The future lies in live chat
For some things, customers already expect to have a chatbot in place. For example, if they’re asking a standard question like, “What’s the address for your office?” That is information that can be easily located, so for a question like that, mechanical answers are perfectly fine. For other issues, especially if customers are complaining about something, they don’t want to encounter a machine on the other side of the conversation.
Others will never interact with a chat tool altogether. More than a personal thing, it’s a generational thing. My parents will never engage via chat, human or bot, because it’s something so foreign to them that they will always opt for voice assistance.
In younger generations we have a mix. There are people who prefer to call a company because they feel it’s the channel that will provide the quickest and most final solution to their problem. Other people, especially millennials or even younger than millennials, feel more comfortable having these interactions through a digital channel because it’s what they use to communicate in their personal lives. They don’t seem to care if it’s a person on the other side or not, as long as they find a solution for their problem.
If we look at the people who are more engaged with brands, however, my two cents are that chat is going to be one of the channels that, if companies play it right, will be the future for most businesses out there. We are no longer engaging with brands unilaterally, through the commercials we see on TV. As customers, we are now able to reach out to a brand through social media and chat channels and be the ones to establish that first contact, which didn’t happen before. Even the notions of time and expectation are completely different. No one wants to wait anymore. If I wait for two days, or even a couple of hours, for a reply, it’s way too long.

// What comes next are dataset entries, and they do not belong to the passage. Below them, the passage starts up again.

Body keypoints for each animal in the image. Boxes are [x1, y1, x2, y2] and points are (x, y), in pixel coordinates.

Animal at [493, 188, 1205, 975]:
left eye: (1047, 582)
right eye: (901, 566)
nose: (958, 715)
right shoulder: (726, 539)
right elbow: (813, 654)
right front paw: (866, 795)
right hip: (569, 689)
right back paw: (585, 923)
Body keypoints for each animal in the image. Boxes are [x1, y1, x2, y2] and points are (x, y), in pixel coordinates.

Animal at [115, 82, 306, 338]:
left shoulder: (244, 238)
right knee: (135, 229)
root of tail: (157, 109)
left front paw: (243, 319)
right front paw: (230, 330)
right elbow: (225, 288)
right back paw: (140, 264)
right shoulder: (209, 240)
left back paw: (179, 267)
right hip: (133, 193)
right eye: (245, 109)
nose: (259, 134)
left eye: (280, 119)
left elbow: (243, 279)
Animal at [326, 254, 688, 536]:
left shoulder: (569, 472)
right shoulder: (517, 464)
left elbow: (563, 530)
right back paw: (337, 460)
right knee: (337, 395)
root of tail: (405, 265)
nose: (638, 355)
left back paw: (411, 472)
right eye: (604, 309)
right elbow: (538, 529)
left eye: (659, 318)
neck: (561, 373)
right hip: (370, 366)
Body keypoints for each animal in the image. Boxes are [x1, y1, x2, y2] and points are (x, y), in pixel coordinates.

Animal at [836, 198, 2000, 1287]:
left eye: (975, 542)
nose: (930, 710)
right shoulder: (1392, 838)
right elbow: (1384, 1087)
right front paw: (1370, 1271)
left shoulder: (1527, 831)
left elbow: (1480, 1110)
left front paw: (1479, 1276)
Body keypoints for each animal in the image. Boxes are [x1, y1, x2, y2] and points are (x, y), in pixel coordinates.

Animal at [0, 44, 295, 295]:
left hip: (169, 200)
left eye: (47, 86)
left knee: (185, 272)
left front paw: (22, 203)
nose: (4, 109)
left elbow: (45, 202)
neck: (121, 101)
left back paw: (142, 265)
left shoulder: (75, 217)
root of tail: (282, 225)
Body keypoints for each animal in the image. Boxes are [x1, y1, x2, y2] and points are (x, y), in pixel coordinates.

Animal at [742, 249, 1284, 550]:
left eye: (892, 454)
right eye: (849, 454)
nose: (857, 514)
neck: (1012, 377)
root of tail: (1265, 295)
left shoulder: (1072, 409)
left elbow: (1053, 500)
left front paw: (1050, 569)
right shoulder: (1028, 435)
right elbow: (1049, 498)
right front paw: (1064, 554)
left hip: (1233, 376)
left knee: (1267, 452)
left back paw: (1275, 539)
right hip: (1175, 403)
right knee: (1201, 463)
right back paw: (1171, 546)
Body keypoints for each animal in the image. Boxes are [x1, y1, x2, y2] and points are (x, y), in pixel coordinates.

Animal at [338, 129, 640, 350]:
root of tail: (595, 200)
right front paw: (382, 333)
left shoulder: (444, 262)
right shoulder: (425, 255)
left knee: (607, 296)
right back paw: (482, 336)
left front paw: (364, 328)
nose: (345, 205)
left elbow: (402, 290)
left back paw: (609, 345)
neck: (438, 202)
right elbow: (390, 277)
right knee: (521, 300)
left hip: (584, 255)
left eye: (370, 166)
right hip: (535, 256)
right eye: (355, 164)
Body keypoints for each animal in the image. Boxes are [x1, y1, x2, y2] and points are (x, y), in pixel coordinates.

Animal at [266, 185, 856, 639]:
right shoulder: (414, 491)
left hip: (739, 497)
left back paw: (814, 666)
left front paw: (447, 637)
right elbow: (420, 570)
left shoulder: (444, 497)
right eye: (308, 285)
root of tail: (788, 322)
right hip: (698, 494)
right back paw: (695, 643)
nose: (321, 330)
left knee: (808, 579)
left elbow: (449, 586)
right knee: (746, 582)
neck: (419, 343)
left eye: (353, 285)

Chat will be the sweet spot for most interactions, because we actually see the difference in how people interact and reach out to brands. Customers get a channel where they feel they don’t expose themselves too much, which might happen over the phone, but it’s interactive enough to make them feel like they can say what they have to say and get an answer right away. It represents the perfect balance between voice and email.
The next time you think about chat, don’t just think about chatbots, think about your customers on the other side of the screen. Engaging with them in the right way can save you dollars on gaining new customers as you will keep the ones you have by avoiding churn. Companies need to think about the people and how to make their experience better. Bots may help, but they need to be part of a bigger, bolder plan.